__SOURCE DATA__

******************************

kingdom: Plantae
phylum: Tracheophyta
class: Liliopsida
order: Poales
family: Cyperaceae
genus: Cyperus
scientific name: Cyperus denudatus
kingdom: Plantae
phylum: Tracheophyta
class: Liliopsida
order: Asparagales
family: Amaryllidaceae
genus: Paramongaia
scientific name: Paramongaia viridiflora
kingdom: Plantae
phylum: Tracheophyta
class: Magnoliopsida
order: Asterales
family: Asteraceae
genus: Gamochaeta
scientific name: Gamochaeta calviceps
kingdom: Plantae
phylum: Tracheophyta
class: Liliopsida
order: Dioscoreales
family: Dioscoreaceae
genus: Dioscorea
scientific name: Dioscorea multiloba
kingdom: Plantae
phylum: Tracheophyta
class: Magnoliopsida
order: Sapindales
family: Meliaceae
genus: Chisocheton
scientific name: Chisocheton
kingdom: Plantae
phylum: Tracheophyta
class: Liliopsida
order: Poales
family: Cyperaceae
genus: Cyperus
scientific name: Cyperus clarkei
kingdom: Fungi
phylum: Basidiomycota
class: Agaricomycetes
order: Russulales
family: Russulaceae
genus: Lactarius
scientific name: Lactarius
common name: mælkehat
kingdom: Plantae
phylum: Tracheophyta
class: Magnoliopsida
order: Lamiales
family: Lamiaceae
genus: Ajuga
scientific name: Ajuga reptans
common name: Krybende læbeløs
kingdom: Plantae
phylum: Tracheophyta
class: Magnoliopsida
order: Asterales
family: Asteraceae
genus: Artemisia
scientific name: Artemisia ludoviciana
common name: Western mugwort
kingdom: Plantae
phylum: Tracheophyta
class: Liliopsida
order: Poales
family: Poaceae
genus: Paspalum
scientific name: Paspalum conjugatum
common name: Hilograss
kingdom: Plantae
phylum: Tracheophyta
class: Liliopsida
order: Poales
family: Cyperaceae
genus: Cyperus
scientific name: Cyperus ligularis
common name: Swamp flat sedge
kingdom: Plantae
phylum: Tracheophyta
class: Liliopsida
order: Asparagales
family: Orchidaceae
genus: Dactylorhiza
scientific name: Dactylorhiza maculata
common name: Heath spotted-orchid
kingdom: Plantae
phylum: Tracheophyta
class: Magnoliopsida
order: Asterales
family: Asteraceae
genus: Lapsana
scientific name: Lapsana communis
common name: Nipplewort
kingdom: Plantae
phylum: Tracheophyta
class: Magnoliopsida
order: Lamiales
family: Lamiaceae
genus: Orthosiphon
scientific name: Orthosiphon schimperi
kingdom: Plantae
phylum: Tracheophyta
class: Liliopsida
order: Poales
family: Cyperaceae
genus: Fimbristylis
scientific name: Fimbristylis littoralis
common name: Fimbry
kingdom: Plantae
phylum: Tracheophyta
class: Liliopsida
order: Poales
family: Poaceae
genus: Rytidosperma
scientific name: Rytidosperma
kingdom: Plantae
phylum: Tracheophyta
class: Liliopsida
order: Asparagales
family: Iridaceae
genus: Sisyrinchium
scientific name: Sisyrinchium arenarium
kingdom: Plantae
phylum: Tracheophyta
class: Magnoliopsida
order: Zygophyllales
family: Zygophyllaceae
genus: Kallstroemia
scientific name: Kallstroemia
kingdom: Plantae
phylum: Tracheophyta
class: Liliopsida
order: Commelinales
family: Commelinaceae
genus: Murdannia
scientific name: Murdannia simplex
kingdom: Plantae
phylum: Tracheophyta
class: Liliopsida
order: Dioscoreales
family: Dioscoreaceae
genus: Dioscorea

******************************

__GIVEN REQUEST__
Could you convert the data above into a JSON list of strings, starting with the line that contains "class: Agaricomycetes" and continuing through the line that contains "scientific name: Orthosiphon schimperi", with one string per line and any blank lines left out?

__RESPONSE__
[
  "class: Agaricomycetes",
  "order: Russulales",
  "family: Russulaceae",
  "genus: Lactarius",
  "scientific name: Lactarius",
  "common name: mælkehat",
  "kingdom: Plantae",
  "phylum: Tracheophyta",
  "class: Magnoliopsida",
  "order: Lamiales",
  "family: Lamiaceae",
  "genus: Ajuga",
  "scientific name: Ajuga reptans",
  "common name: Krybende læbeløs",
  "kingdom: Plantae",
  "phylum: Tracheophyta",
  "class: Magnoliopsida",
  "order: Asterales",
  "family: Asteraceae",
  "genus: Artemisia",
  "scientific name: Artemisia ludoviciana",
  "common name: Western mugwort",
  "kingdom: Plantae",
  "phylum: Tracheophyta",
  "class: Liliopsida",
  "order: Poales",
  "family: Poaceae",
  "genus: Paspalum",
  "scientific name: Paspalum conjugatum",
  "common name: Hilograss",
  "kingdom: Plantae",
  "phylum: Tracheophyta",
  "class: Liliopsida",
  "order: Poales",
  "family: Cyperaceae",
  "genus: Cyperus",
  "scientific name: Cyperus ligularis",
  "common name: Swamp flat sedge",
  "kingdom: Plantae",
  "phylum: Tracheophyta",
  "class: Liliopsida",
  "order: Asparagales",
  "family: Orchidaceae",
  "genus: Dactylorhiza",
  "scientific name: Dactylorhiza maculata",
  "common name: Heath spotted-orchid",
  "kingdom: Plantae",
  "phylum: Tracheophyta",
  "class: Magnoliopsida",
  "order: Asterales",
  "family: Asteraceae",
  "genus: Lapsana",
  "scientific name: Lapsana communis",
  "common name: Nipplewort",
  "kingdom: Plantae",
  "phylum: Tracheophyta",
  "class: Magnoliopsida",
  "order: Lamiales",
  "family: Lamiaceae",
  "genus: Orthosiphon",
  "scientific name: Orthosiphon schimperi"
]